The disease theory notes that some viral pathogens, like
influenza or cowpox, are sometimes able to transfer from one species to another. Maybe species that migrated from Asia
smuggled in some virulent viruses. But
species-to-species transfers are more likely to happen in confined conditions,
like barnyards and livestock herds.
During the extinctions, a variety of browsers, grazers, and carnivores
disappeared, from an entire continent, in a short stretch of time.
The climate change theory notes that when the Younger Dryas
blast freezer moved in 12,800 years ago, the Clovis culture suddenly vanished. Eventually, “nearly every animal over 220
pounds (100 kg) died off and only animals weighing less than that survived this
extinction. A notable exception was the
grizzly, along with modern bison, moose, elk, caribou, musk ox, polar bear, and
chunky humans.” Why hadn’t numerous
earlier ice ages caused similar mass extinctions?
Paul Martin was the father of the Pleistocene overkill
theory, which asserts, that man, and man alone, was responsible for the unique wave
of Late Pleistocene extinctions. He
believed that the American extinctions occurred rapidly, in a “blitzkrieg” of
overhunting. He argued that across many
thousands of years, extinction events corresponded to human colonization — in
Australia, the Americas, Tasmania, New Zealand, the Caribbean, and so on.
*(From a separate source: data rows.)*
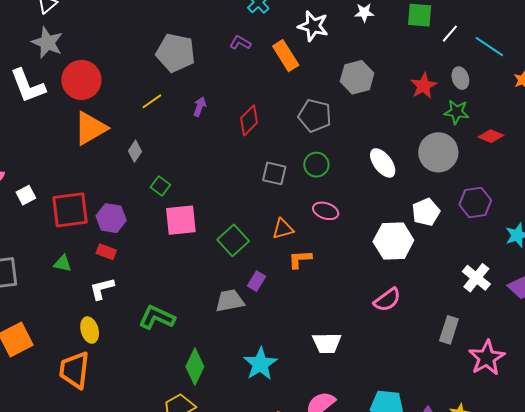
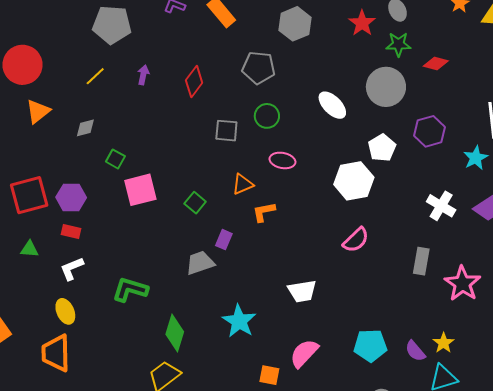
orange triangle: (90, 128) -> (38, 111), size x0.7
gray diamond: (135, 151) -> (85, 128), turned 50
green square: (233, 240) -> (195, 203), size x0.7

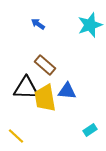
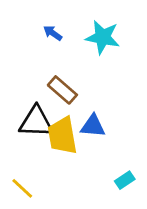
cyan star: (90, 25) -> (103, 37), moved, turned 30

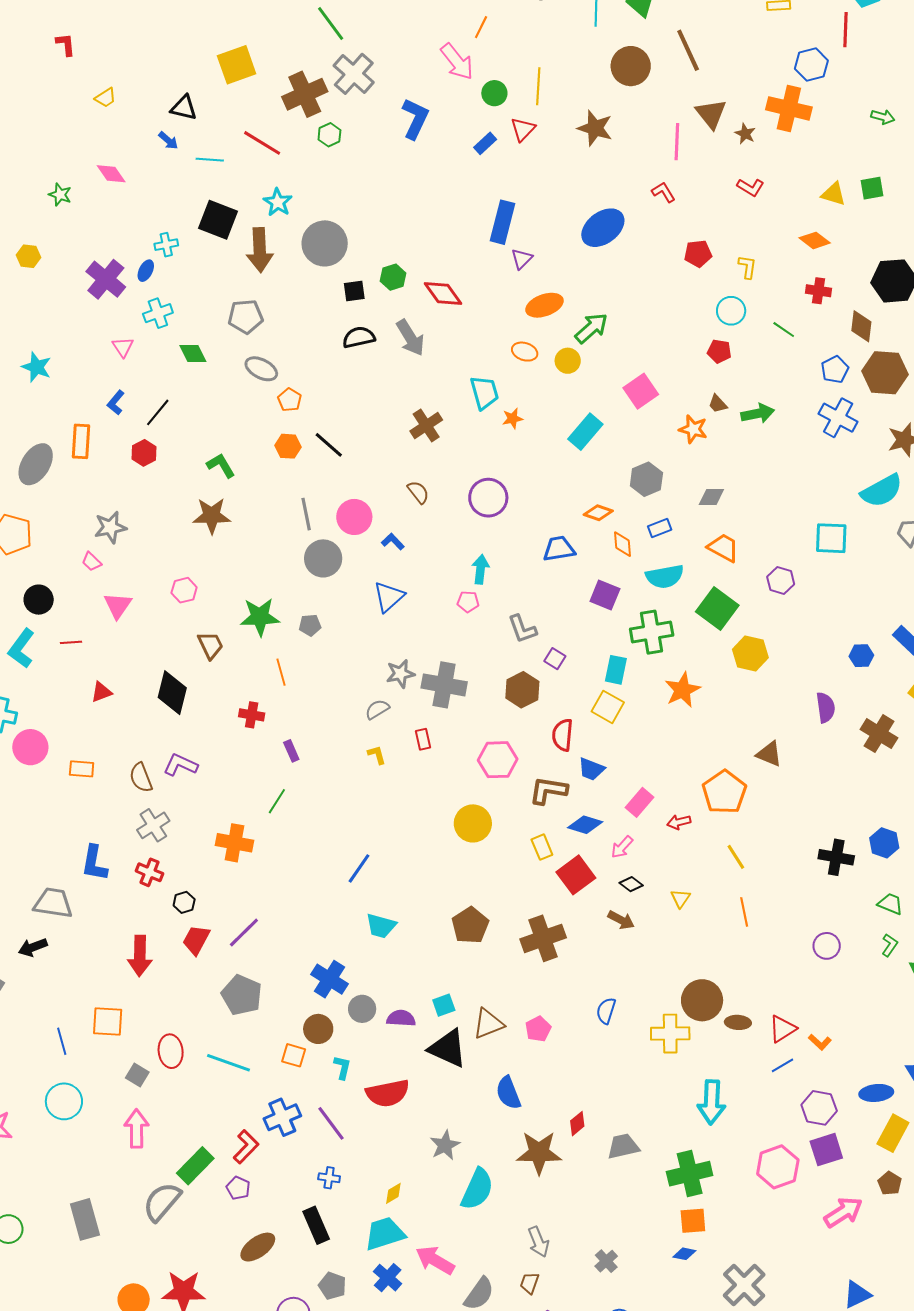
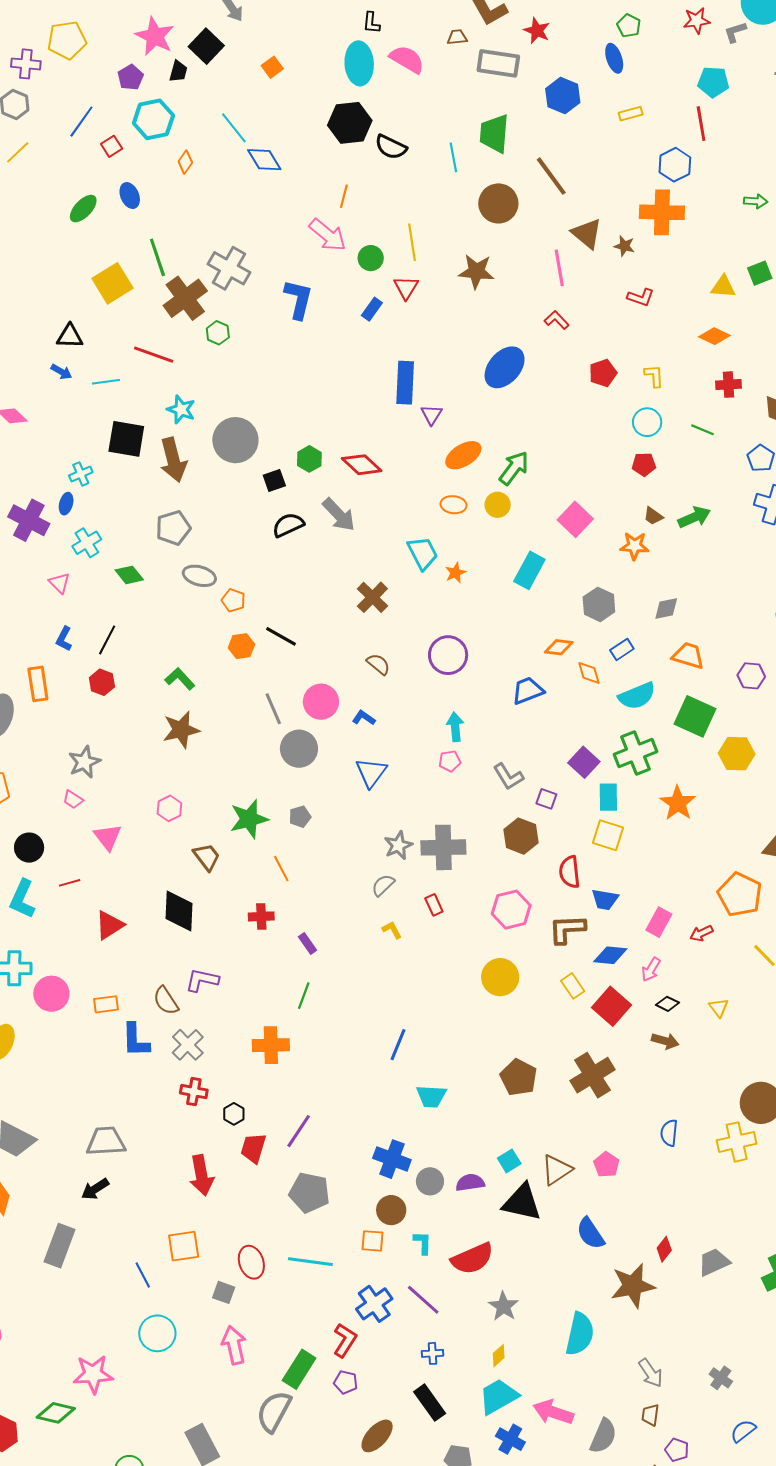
green line: (331, 23) -> (157, 257), moved, turned 30
purple square: (605, 595) -> (584, 762), moved, turned 32
red triangle: (101, 692) -> (110, 925), size x1.4
blue L-shape: (94, 863) -> (136, 1040), moved
gray star: (445, 1145) -> (504, 1306), moved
Hunting clearly played a role, but it’s hard to believe that all
of the horses and dire wolves in America were driven to extinction by hunters with
spears. Blitzkrieg seems like too strong
a word. Unlike mice and bunnies, large
mammals have low rates of reproduction.
“If hunters remove just 4 or 5 percent of a population of
slow-reproducing wildlife, those animals are on a road headed toward
extinction.” The megafauna extinctions could
have occurred gradually, over decades and generations, too slowly to raise
alarm.
Climate shifts can spur extinctions. The hills near Peacock’s home are red,
because pine beetles are killing the whitebark pines. The beetles are thriving because warmer
winters enable more to survive. For
grizzlies, pine nuts are a dietary staple.
He worries that the bears might be driven to extinction by tiny beetles
that benefit from the emissions of consumer society.
Let’s zoom back to the Clovis site discovered near Peacock’s
home in 1968. He didn’t learn about the
site until the mid-1990s. Scientists had
hauled away a bunch of artifacts, but didn’t return to perform a thorough
excavation. Peacock was able to
encourage additional work at the site, which began in 1999. This inspired a years-long adventure in
learning, which eventually resulted in a book, In the Shadow of the Sabertooth.
The Anzick site was the richest discovery of Clovis
artifacts. Among the findings was the
skeleton of a boy, about 18 months old, the only remains of a Clovis human ever
found. It is also the oldest human
skeleton found in the Americas. The
results of DNA sequencing were published in 2014. “The Montana Clovis people are direct
ancestors to some 80 percent of all Native North and South Americans living
today.” This line came from Northeastern
Asia. The boy’s genes strongly resemble
those of a 24,000 year old skeleton from Lake Baikal in Central Siberia.
“The one unmistakable lesson of the Late Pleistocene
extinction is that human activity combined with global warming is a potential,
ageless, deadly blueprint for ecological disaster.” Today, the disaster we’re creating will be of
far greater magnitude, and technology will not be able to rescue us. It’s time to rise up and defend this planet.
For readers who have a comprehensive working knowledge of
paleontology, this book might be easy to understand. It summarizes the highlights of decades of
scholarly research, and comments on the major controversies. General readers (like me) are more likely to
struggle with the non-linear presentation.
Be sure to look at the revised edition (2014), not the first edition
(2013). The first edition was printed
before Peacock could review, correct, and polish the manuscript, due to a
health crisis — and the text was a mess.
The Kindle version is the first edition.